◆ What you should do: Rewrite every line of the listing, swapping "bounding box" for "enclosing rectangle" and leaving everything else unchanged.

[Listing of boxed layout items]
┌──

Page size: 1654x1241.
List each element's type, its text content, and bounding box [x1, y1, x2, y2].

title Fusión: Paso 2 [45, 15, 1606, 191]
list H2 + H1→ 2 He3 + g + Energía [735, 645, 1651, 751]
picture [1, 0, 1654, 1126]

└──

◆ Response:
Page size: 1654x1241.
List each element's type, its text content, and enclosing rectangle [x1, y1, x2, y2].

title Fusión: Paso 2 [45, 15, 1606, 191]
list H2 + H1→ 2 He3 + g + Energía [735, 645, 1651, 751]
picture [1, 0, 1654, 1126]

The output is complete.